Last month Move, Inc. filed a lawsuit against Zillow, Inc. and Errol Samuelson in the Superior Court of King County, Washington for breach of contract, breach of fiduciary duty, and misappropriation of trade secrets among others actions. The National Association of REALTORS (NAR) and its subsidiary Realtors Information Network, Inc. joined as plaintiffs in the suit.
According to NAR Samuelson had knowledge of two secrets which are yet to be introduced as realtor.com projects; one project which would provide “new consumer functionality” and another which is “the modification of a major product.”
According to Inman News, filings in the case reveal that Samuelson’s would-be successor at Move, Curt Beardsley, was concerned regarding the speed at which he would be expected to execute a plan to “save ListHub,” Move’s listing syndication subsidiary. Beardsley eventually left Move, Inc. as well, and followed Samuelson to Zillow.
On March 27 Move, Inc. filed a motion for a preliminary injunction (which has since been denied by the court), in which an attorney for Move argued Samuelson’s "new position is so entwined with the role he had at Move that Samuelson cannot work for Zillow without relying upon trade secret information.
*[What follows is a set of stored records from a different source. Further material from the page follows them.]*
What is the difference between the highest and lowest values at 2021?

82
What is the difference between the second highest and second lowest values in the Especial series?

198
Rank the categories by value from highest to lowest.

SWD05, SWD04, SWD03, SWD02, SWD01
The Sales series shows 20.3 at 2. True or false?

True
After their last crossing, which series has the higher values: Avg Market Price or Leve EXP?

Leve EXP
Hence, the court should enjoin him from employment or consulting with Zillow."
This type of motion is common in cases where a senior exec moves to work for one of the company’s biggest competitors, however courts are unwilling to grant such motions unless there are “troubling facts” involved, said I. Neel Chatterjee, a partner specializing in intellectual property at global law firm Orrick, Herrington, and Sutcliffe LLP. Orrick is not involved with this case.
“What courts are typically doing is they are trying to figure out is this a person that can be trusted to safeguard the trade secrets of their former employer,” Chatterjee said.
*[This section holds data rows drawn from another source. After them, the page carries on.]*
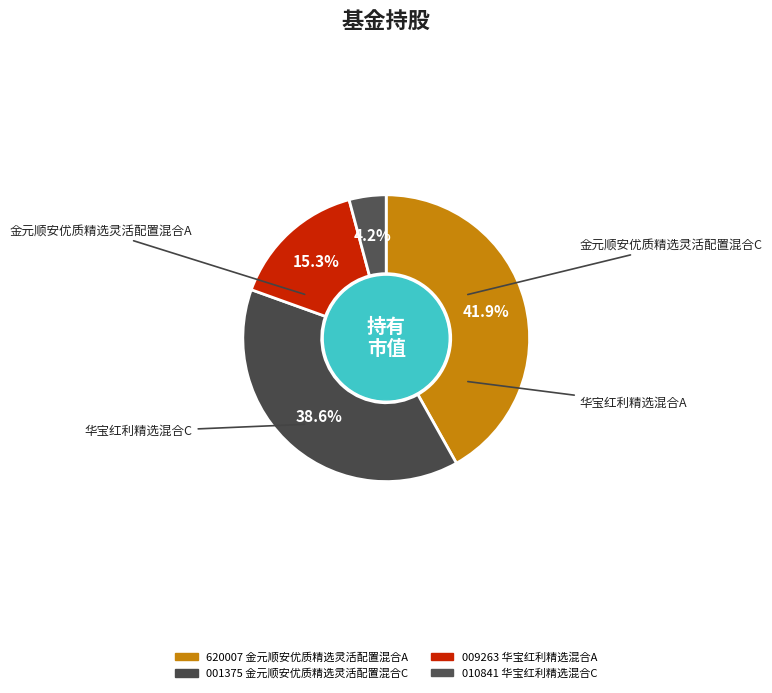

To the nearest percent, what is the difference between the 华宝红利精选混合A and 金元顺安优质精选灵活配置混合A slice percentages?

27%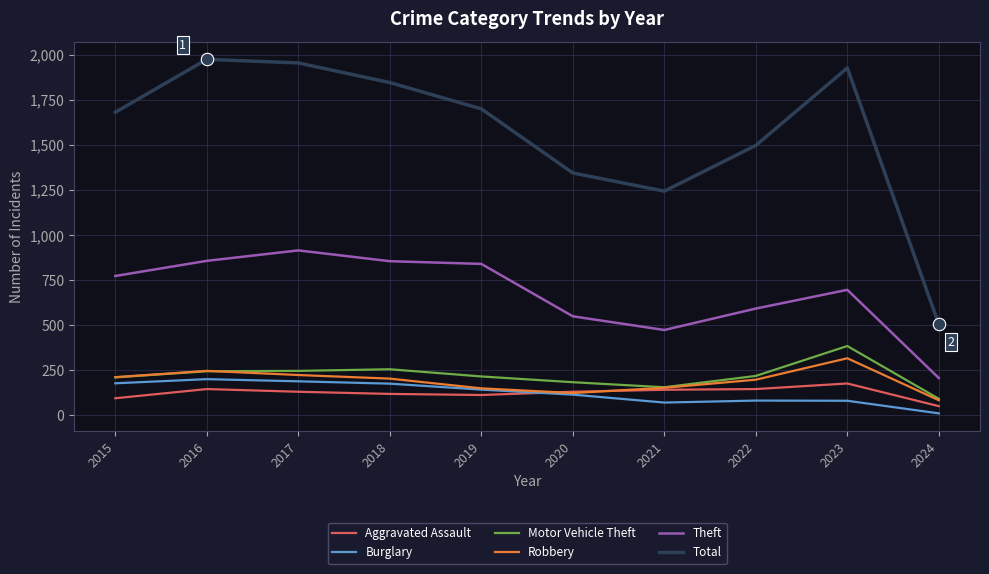

Is the value of Robbery at 2024 greater than the value of Theft at 2021?

No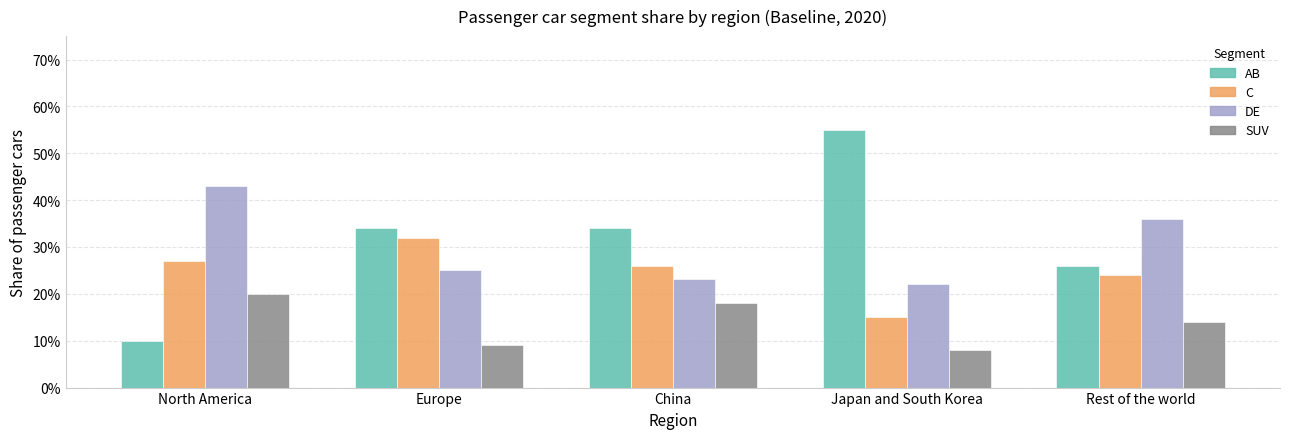

Reading left to right, what are all the values shown in this chart?

AB: North America=0.1	Europe=0.3	China=0.3	Japan and South Korea=0.6	Rest of the world=0.3
C: North America=0.3	Europe=0.3	China=0.3	Japan and South Korea=0.1	Rest of the world=0.2
DE: North America=0.4	Europe=0.2	China=0.2	Japan and South Korea=0.2	Rest of the world=0.4
SUV: North America=0.2	Europe=0.1	China=0.2	Japan and South Korea=0.1	Rest of the world=0.1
They gauge trustworthiness by factoring in whether the former employee took materials from the company or tried to wipe his or her computer clean, he said. Whether or not the exec’s new role is substantially similar to his or her previous role is also considered. Given Move’s allegations, each of these factors would seem to weigh in favor of the motion in this case.
Most similar cases are ultimately settled, Chatterjee said.
“These cases are hard to win without some troubling facts. Something that indicates the person is doing something kind of sketchy,” he said.